In seeking access to oil and gas in Central Asia, a region with which India shares deep cultural relationships, the turbulence in Afghanistan can become a major impediment. Taneja pointed out that the Turkmenistan Afghanistan Pakistan India (TAPI), gas pipeline, already on life-support, can go up in smoke in case the Taliban takes over Afghanistan.
Given the plethora of challenges to India’s energy security Taneja lauded the choice of Hardeep Singh Puri, a veteran diplomat, as India’s new minister of Petroleum and Natural gas.
“And if I may just focus on the energy sector when we import, you know, 86 percent of our total requirement of oil, 54 percent total requirement of natural gas. And we are also importing a bit of coal.
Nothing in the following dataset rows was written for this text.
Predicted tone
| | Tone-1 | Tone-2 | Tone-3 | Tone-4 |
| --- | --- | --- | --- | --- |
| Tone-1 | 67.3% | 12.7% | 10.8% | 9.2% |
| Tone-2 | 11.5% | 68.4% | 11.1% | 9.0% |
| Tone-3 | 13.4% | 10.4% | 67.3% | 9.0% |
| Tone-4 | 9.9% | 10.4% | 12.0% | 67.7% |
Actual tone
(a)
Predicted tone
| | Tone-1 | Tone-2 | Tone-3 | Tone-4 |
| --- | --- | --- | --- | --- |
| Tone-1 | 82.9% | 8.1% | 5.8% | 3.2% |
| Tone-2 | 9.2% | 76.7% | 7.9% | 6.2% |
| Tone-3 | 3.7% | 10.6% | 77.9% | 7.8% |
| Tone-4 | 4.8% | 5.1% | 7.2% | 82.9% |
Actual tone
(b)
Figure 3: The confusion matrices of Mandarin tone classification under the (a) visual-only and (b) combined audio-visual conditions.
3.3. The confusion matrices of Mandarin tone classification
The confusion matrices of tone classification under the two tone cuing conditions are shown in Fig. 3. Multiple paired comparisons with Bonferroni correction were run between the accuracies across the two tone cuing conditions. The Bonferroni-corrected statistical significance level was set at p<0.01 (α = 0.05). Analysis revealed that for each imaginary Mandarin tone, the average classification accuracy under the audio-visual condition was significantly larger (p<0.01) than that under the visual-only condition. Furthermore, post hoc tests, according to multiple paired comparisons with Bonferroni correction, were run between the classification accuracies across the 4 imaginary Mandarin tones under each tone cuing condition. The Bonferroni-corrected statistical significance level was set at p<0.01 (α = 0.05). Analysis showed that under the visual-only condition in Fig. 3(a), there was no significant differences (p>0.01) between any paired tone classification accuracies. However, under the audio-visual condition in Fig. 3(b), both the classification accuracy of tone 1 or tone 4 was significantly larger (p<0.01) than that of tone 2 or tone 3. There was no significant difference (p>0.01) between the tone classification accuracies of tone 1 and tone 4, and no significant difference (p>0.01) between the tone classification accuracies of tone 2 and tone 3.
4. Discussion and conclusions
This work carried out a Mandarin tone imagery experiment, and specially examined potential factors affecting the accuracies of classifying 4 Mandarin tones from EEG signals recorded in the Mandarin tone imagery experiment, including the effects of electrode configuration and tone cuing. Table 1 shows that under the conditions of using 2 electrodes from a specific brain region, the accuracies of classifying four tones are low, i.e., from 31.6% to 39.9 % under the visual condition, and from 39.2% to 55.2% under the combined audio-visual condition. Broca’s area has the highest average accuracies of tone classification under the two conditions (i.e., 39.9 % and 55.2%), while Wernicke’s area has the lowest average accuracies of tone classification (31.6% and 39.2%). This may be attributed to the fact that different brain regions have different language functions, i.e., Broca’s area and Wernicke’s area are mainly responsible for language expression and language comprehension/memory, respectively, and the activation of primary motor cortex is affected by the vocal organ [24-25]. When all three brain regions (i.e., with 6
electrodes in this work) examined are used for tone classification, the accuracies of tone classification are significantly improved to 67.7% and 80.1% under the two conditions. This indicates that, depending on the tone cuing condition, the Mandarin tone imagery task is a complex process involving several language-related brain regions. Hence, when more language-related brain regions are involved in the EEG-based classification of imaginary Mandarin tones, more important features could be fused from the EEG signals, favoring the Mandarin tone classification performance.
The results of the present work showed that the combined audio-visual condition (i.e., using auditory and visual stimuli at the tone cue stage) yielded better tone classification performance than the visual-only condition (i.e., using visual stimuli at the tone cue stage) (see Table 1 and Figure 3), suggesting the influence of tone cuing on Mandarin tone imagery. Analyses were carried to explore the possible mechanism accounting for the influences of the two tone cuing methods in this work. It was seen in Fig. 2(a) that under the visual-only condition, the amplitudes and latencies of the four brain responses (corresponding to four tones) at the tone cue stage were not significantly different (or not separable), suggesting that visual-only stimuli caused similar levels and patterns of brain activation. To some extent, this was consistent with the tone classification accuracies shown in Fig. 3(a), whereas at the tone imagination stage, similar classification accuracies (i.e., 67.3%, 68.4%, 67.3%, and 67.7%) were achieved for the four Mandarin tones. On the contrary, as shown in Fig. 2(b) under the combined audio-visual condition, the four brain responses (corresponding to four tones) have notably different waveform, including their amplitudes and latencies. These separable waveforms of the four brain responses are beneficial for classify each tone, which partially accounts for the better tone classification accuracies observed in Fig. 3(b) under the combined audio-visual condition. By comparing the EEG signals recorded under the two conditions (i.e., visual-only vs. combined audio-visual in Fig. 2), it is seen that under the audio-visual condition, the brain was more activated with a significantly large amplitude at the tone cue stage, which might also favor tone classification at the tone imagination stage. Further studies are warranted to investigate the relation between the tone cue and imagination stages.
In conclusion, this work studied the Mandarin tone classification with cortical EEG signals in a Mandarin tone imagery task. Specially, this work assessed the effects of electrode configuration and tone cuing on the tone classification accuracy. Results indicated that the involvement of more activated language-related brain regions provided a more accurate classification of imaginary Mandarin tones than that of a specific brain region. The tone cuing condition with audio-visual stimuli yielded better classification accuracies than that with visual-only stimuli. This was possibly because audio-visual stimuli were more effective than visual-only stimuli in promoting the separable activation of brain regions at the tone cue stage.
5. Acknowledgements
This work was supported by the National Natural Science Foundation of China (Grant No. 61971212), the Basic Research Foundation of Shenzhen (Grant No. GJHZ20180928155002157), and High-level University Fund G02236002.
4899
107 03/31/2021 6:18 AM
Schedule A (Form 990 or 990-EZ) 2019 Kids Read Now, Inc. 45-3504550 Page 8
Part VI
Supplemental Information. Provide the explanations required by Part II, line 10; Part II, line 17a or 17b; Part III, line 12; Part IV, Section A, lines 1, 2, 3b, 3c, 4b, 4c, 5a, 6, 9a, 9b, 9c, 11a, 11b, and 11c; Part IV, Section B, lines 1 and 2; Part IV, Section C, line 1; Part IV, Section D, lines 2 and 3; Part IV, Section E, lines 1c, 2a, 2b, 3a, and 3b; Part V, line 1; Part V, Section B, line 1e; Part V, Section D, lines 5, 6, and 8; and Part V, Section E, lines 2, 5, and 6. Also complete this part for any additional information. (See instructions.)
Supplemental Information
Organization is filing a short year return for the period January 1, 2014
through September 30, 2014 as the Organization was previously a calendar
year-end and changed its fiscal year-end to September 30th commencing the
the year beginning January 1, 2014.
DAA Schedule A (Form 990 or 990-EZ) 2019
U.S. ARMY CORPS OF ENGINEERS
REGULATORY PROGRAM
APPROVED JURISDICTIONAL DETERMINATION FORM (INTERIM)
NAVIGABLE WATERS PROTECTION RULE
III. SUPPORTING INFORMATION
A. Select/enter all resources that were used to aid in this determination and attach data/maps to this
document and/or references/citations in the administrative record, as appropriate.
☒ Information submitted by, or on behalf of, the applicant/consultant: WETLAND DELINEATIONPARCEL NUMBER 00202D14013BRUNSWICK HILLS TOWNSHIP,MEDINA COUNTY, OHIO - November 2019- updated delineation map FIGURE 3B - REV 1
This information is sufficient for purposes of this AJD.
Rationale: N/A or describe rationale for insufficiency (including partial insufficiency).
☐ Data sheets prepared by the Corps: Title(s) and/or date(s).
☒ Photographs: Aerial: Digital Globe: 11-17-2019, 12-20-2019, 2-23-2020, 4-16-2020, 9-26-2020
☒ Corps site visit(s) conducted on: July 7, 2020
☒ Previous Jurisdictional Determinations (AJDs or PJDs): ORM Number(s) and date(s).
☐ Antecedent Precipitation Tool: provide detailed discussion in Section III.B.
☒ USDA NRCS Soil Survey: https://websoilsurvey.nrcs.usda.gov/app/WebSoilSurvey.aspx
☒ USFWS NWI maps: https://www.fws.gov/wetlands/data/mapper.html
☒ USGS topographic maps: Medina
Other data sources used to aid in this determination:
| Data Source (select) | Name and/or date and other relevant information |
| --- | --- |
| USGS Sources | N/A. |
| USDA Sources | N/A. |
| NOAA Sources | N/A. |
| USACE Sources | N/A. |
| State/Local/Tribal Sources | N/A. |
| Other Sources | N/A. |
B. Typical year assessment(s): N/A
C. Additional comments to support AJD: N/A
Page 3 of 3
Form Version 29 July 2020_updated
We import uranium and we also import 90 percent of the equipment that we use for producing solar power in this country (the) Prime Minister bringing in Puri, veteran diplomat, former Indian UN representative is very, very significant.”
He added: “You know, this is a time that we need we need to build bridges with organisations such as OPEC, such as the International Energy Forum, International Energy Agency, and at the same time that the other big oil and gas and energy consumers such as China and Japan and Korea, Indonesia, and, of course, you know, all the smaller countries, but nevertheless very significant. So, to bring in a veteran diplomat with his vast experience both at the U.N. and outside the UN, I think that is a message to the international community, energy community.”